Here’s a relatively common human experience; having the veil of bullshit shrouding the truth behind some childhood concept ruthlessly torn from your eyes, and being exposed to the cruel realities of a world more twisted than a silly straw.
Your only image of Bill Cosby (or Bob Sagat, for the slightly younger crowd) was that of the consummate family man, always there to impart loving wisdom or perhaps slap a little Neosporin on that skinned knee. Then you were introduced to Cosby’s second LP of his comedy album “8:15 / 12:15”, or worse yet, seen his willingness to do anything for a cold, hard dollar when he agreed to participate in the travesty known as “Leonard Part 6”. Let’s not even delve into the jaw-dropping spectacle of witnessing Sagat on some Comedy Central stand-up routine and discovering his trusty sidekick Dave Coulier was getting blown at the theater by Alanis Morissette shortly after she had her braces removed.
You’d always been fond of that story about the Pilgrims and Native Americans sitting down and roasting a big, juicy turkey together on a spit, and bonding over frontier stories over ears of corn, before realizing those rotten, two-faced Injuns were running amok on the prairies scalping people and honky manifest destiny declared it was high time to wipe that scourge from the face of the Earth. Then you became more understanding and enlightened, and started thinking that perhaps everyone should have some sort of human rights and perhaps the European settlers were just a bunch of dicks. Alas, you finally grew up and realized that anyone still jacking off in a teepee at that point in history is basically an impediment to human progress, and the inability to get your act together isn’t a compelling argument for your continued existence. If you chronically smoke a lot of ‘the doobage’ you probably never moved past Stage III of this sensible pattern of thought.
You finally came to the conclusion that the underlying reason Uncle Creepy was advising you not to tell anyone about the way he touched you at night had nothing to do with the rest of the world ‘not understanding the love you shared’. Let’s pretend I didn’t say that and mosey along.

▶ [EXCERPTED RECORDS]:
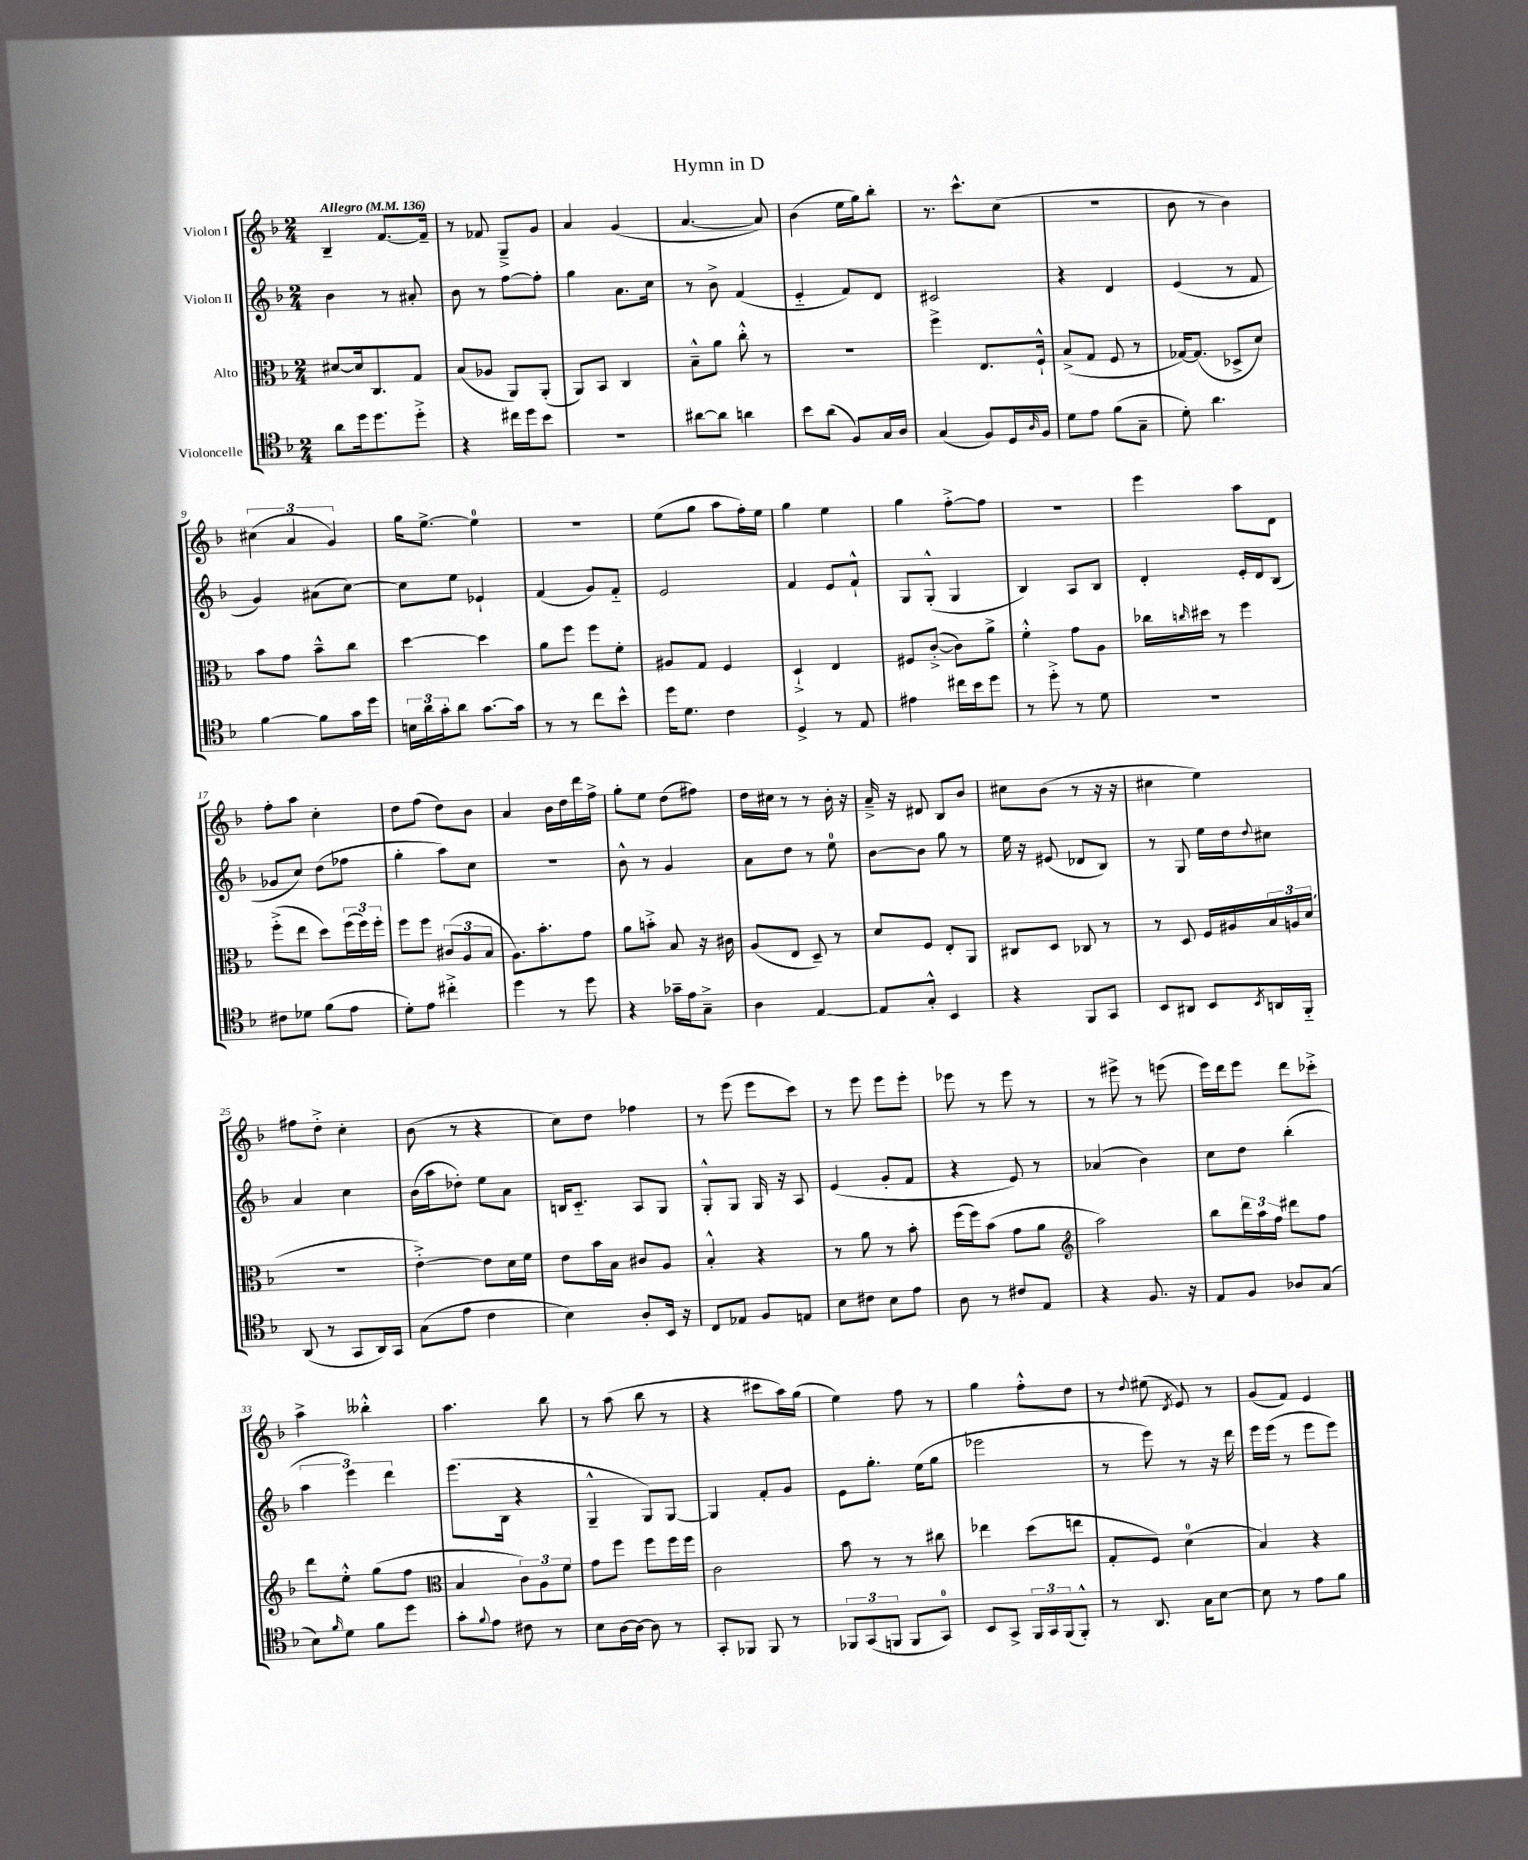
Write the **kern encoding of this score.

**kern	**kern	**kern	**kern
*part4	*part3	*part2	*part1
*staff4	*staff3	*staff2	*staff1
*I"Violoncelle	*I"Alto	*I"Violon II	*I"Violon I
*clefC4	*clefC3	*clefG2	*clefG2
*k[b-]	*k[b-]	*k[b-]	*k[b-]
*M2/4	*M2/4	*M2/4	*M2/4
*MM136	*MM136	*MM136	*MM136
=1	=1	=1	=1
!	!	!	!LO:TX:a:B:t=Allegro
8a\L	[8d#X/L	4b-\	4B-~/
16dd\k	16d#/k]	.	.
8.dd\	8.C/	.	.
.	.	8r	[8.f/L
8dd'^\J	8G/J	8a#X'/	.
.	.	.	16f~/Jk]
=2	=2	=2	=2
4r	(8B-/L	8b-\	8r
.	8A-X/J	8r	8f-X/
16cc#X\LL	8AA/L)	[8ff\L	8G~^/L
16dd\J	.	.	.
8b-\J	(8AA'/J	8ff'\J]	8g/J
=3	=3	=3	=3
2r	8AA/L)	4gg\	4a/
.	8BB-/J	.	.
.	4C/	8.a\L	(4g/
.	.	16cc\Jk	.
=4	=4	=4	=4
[8a#X\L	8B-~^^\L	8r	[4.a/
8a#\J]	8a\J	8b-^\	.
4an\	8cc'^^\	(4f/	.
.	8r	.	8a/])
=5	=5	=5	=5
8b-\L	2r	4e/	(4b-\
(8a\J	.	.	.
8F/L)	.	8f/L)	16ee\LL
.	.	.	16gg\J)
16G/L	.	8d/J	8bb-'\J
16A/JJ	.	.	.
=6	=6	=6	=6
(4G/	4ff^\	2c#X/	8.r
.	.	.	8.ccc^^\L
8F/L)	8.E/L	.	.
16D/L	.	.	(8cc\J
16qqA/	.	.	.
16F/JJ	16F`^^/Jk	.	.
=7	=7	=7	=7
8d\L	(8B-^/L	4r	2r
8e\J	8G/J	.	.
(8f\L	8F/	4d/	.
8G~\J	8r	.	.
=8	=8	=8	=8
8d'\)	[16G-X/KL)	(4e/	8b-\
.	(8.G-/J]	.	.
4.a\	.	.	8r
.	8D-X^/L	8r	4b-\)
.	8d/J)	8f/	.
!!LO:LB:g=z
=9	=9	=9	=9
[4f\	8b-\L	4g/)	(6cc#X\
.	8g\J	.	.
.	.	.	6a/
8f\L]	8b-~^^\L	(8a#X\L	.
.	.	.	6g/)
16g\L	8cc\J	[8cc\J)	.
16dd\JJ	.	.	.
=10	=10	=10	=10
24Bn\LL	[4dd\	8cc\L]	16gg\KL
24a\	.	.	.
.	.	.	[8.ee^\J
24g'\J	.	.	.
8a\J	.	8ee\J	.
[8.g\L	4dd\]	4e-X`/	4ee\]
16g\Jk]	.	.	.
=11	=11	=11	=11
8r	8a\L	(4f/	2r
8r	8ff\J	.	.
8cc\L	8ff\L	8g/L)	.
8b-^^\J	8f'\J	8f/J	.
=12	=12	=12	=12
16dd\KL	8A#X/L	2e/	(8ee\L
8.d\J	.	.	.
.	8G/J	.	8gg\J
4c\	4F/	.	8aa\L
.	.	.	16ff'\L)
.	.	.	16ee\JJ
=13	=13	=13	=13
4D^/	4D`^/	4f/	4gg\
8r	4E/	8e/L	4ee\
8E/	.	8f`^^/J	.
=14	=14	=14	=14
4e#X\	8F#X/L	8G/L	4gg\
.	([8c'^/J	(8G'^^/J	.
16cc#X\LL	8c\L])	4G/	[8ff'^\L
16b-\J	.	.	.
8dd\J	8a^\J	.	8ff\J]
=15	=15	=15	=15
8r	4f'^^\	4B-/)	2r
8dd'^\	.	.	.
8r	8g\L	8A/L	.
8d\	8A\J	8B-/J	.
=16	=16	=16	=16
2r	16cc-X\LL	4d'/	4eee\
.	16qqccn/	.	.
.	16dd#X\JJ	.	.
.	8r	.	.
.	4ff\	16e'/LL	8aa\L
.	.	16d/J	.
.	.	(8B-/J	8d\J
!!LO:LB:g=z
=17	=17	=17	=17
8c#X\L	(8ff'^\L	8g-X/L	8ff'\L
8d-X\J	8ee\J	8cc/J)	8aa\J
(8f\L	8dd\L)	(8dd\L	4cc'\
8e\J	(24ff\L	8ff-X\J	.
.	24ff\)	.	.
.	24ff'\JJ	.	.
=18	=18	=18	=18
8d'\L)	8ff\L	4gg'\	8dd\L
8e\J	8ff\J	.	(8ff\J
4cc#X'^\	(12c#X/L	8aa\L)	8dd\L)
.	12A/	.	.
.	.	8cc\J	8b-\J
.	12B-/J	.	.
=19	=19	=19	=19
4dd\	8.A\L)	2r	4a/
.	8.b-'\	.	.
8r	.	.	16b-\LL
.	.	.	16dd\
8dd\	8g\J	.	16ddd\
.	.	.	16ff^\JJ
=20	=20	=20	=20
4r	8a\L	8b-^^\	8gg'\L
.	8bn'^\J	8r	8ee\J
16g-X~\LL	8B-/	4g/	(8dd\L
16e\J	.	.	.
8G~^\J	16r	.	8ff#X\J)
.	16c#X\	.	.
=21	=21	=21	=21
4A\	(8A/L	8a\L	16dd\LL
.	.	.	16cc#X\JJ
.	8E/J	8dd\J	8r
[4E/	8D~/)	8r	8r
.	8r	8ee\	16b-'\
.	.	.	16r
=22	=22	=22	=22
8E/L]	8d/L	[8b-\L	16a~^/
.	.	.	16r
8G'^^/J	8F/J	8b-\J]	8d#X/
4BB-/	8E'/L	8gg\	8B-/L
.	8AA/J	8r	8b-/J
=23	=23	=23	=23
4r	8C#X/L	16ee\	8cc#X\L
.	.	16r	.
.	8D/J	(8e#X/	(8b-\J
8FF/L	8C-X/	8d-X/L	8r
8GG/J	8r	8B-/J)	16r
.	.	.	16r
=24	=24	=24	=24
8BB-/L	8r	8r	4cc#X\
8AA#X/J	8D/	8G/	.
8BB-/L	16F/LL	16ee\LL	4ee\)
.	16A#X/	16dd\J	.
8qBB-/	.	8qqdd/	.
16AAn/L	24B-/	8cc#X\J	.
.	24An/	.	.
16FF/JJ	.	.	.
.	(24d/JJ	.	.
!!LO:LB:g=z
=25	=25	=25	=25
(8AA/	2r	4a/	8ff#X\L
8r	.	.	8dd'^\J
8GG/L	.	4cc\	4cc'\
16AA/L)	.	.	.
16GG/JJ	.	.	.
=26	=26	=26	=26
(8G\L	[4e'^\)	(16b-\LL	(8b-\
.	.	16aa\J	.
8e\J	.	8dd-X'\J)	8r
4c\	8e\L]	8ee\L	4r
.	16d\L	8a\J	.
.	16f\JJ	.	.
=27	=27	=27	=27
4B-\)	8e\L	16Bn/KL	8cc\L)
.	.	8.c/J	.
.	16b-\L	.	8dd\J
.	16B-\JJ	.	.
8A'/L	8c#X/L	8A/L	4ff-X\
16BB-/Jk	8A/J	8G/J	.
16r	.	.	.
=28	=28	=28	=28
8C/L	4B-'^^/	8G'^^/L	8r
8E-X/J	.	8G/J	(8eee\
8F/L	4r	16G/	8eee\L
.	.	16r	.
8En/J	.	8A/	8ccc\J)
=29	=29	=29	=29
8B-\L	8r	(4e/	8r
8c#X\J	8a\	.	8eee\
8B-\L	8r	8g'/L	8eee\L
8e\J	8b-'\	8f/J	8eee'\J
=30	=30	=30	=30
8A\	(16ff\LL	4r	8eee-X\
.	16ff\J)	.	.
8r	(8b-\J	.	8r
8c#X/L	8g\L	8e/)	8eee-\
8E/J	8a\J	8r	8r
=31	=31	=31	=31
*	*clefG2	*	*
4r	2aa\)	(4a-X/	8r
.	.	.	8eee#X^\
8.F/	.	4b-\)	8r
.	.	.	(8eeen\
16r	.	.	.
=32	=32	=32	=32
8E/L	8bb-\L	8cc\L	16eee\LL)
.	.	.	16ddd\J
8F/J	24ddd\L	8dd\J	8eee\J
.	24aa\	.	.
.	24ff\JJ	.	.
8A-X/L	8ddd#X\L	(4bb-'\	8ddd\L
(8G/J	8ff\J	.	8ccc-X'^\J
!!LO:LB:g=z
=33	=33	=33	=33
8B-\L)	8ddd\L	6aa\	4aa^\
16qqf/	.	.	.
8d\J	8ee'^^\J	.	.
.	.	6eee\)	.
8f\L	(8gg\L	.	4bb--X'^^\
.	.	6ddd\	.
8dd\J	8ff\J	.	.
=34	=34	=34	=34
*	*clefC3	*	*
8g'\L	4B-/	(8.eee\L	4.aa\
8qqf/	.	.	.
8e\J	.	.	.
.	.	16B-\Jk	.
8c#X\	12c\L)	4r	.
.	12A\	.	.
8r	.	.	8bb-\
.	12f\J	.	.
=35	=35	=35	=35
8B-\L	8g\L	4G~^^/	8r
[16A\L	8ff\J	.	(8aa\
16A\JJ_	.	.	.
8A\]	8ff\L	8G/L)	8bb-\
8r	16ff\L	[8G/J	8r
.	16ff\JJ	.	.
=36	=36	=36	=36
8GG'/L	2c\	4G/]	4r
8FF-X/J	.	.	.
8FF-/	.	8f'/L	8ccc#X\L
8r	.	8g/J	16aa\L)
.	.	.	(16gg\JJ
=37	=37	=37	=37
12FF-X/L	8b-\	8e\L	4ee\)
(12GG/	.	.	.
.	8r	8.gg'\J	.
12FFn/J	.	.	.
8FF/L	8r	.	8ff\
.	.	(16ee\KL	.
8GG/J)	8cc#X\	8gg\J	8r
=38	=38	=38	=38
8BB-/L	4ee-X\	2eee-X\	4gg\
8GG^/J	.	.	.
24FF/LL	(8dd\L	.	8ff'^^\L
24GG/	.	.	.
(24FF/J	.	.	.
8FF'^^/J)	8een\J	.	8dd\J
=39	=39	=39	=39
8r	8G'/L	8r	8r
.	.	.	8qqdd/
8.AA/	8F/J)	8eee\)	(8ee#X\
.	.	.	8qd/
.	(4d\	8r	8e/)
16G\KL	.	.	.
[8B-\J	.	16r	8r
.	.	16ddd\	.
=40	=40	=40	=40
8B-\]	4B-/)	16eee\LL	(8g/L
.	.	(16eee\JJ	.
8r	.	8r	8f/J)
8e\L	4r	8eee\L	4e/
8f\J	.	8eee\J)	.
==	==	==	==
*-	*-	*-	*-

▶ [WRITTEN EXERCISE 1]: Please gather every line of the listing that contains the string "kern".
▶ [WRITTEN EXERCISE 2]: Write one more paragraph for the essay on shattered childhood illusions, picking up after its final sentence.

▶ [ANSWER 1]:
Write the **kern encoding of this score.
**kern	**kern	**kern	**kern

▶ [ANSWER 2]:
None of these awakenings can possibly compare to the glory of discovering that Roald Dahl, who I had only known of from my rather not-awesome childhood encounter with James and the Giant Peach, was actually a master at spinning a truly ribald, adult yarn. I have to admit that I was somewhat startled at first to see a Dahl book with the word Bitch right there in the title, and it was basically that intrigue that sold me on this dilapidated volume at a used book store. Truly, I wasn’t interested in anything even remotely like the exploits of James, and although this collection of short stories certainly claimed to be a solid departure from that flimsy fare, I’ve fallen for that gimmick before, and probably will again, so I have to admit that I proceeded with caution, reassuring myself that if it started getting too lame and childish, flinging it into the nearest fire was a totally viable option.
Well, I’m here to proudly confirm that Switch Bitch certainly does not disappoint; it does not pander to a pre-teen audience, while also managing to steer well clear of mindless profanity. I personally consider this a difficult tightrope to walk, and applaud Dahl for his overwhelming success; I myself couldn’t do it, sure I can coo at a baby and jibber at them like I give a shit, but then turn away and immediately begin spewing my usual, as(hole)inine crap right out of the other side of my mouth. Perhaps I just don’t have much of a middle ground. But Dahl, he’s got the goods, and he’s got them in spades. Let me also confess I don’t quite know how many instances constitute that standard these days for ‘spades’, but he displays his storytelling might with four kickass stories in Switch Bitch, and if two is a pair, three can count as several, well, four seems about right to be considered ‘spades’ by this ignorant whelp.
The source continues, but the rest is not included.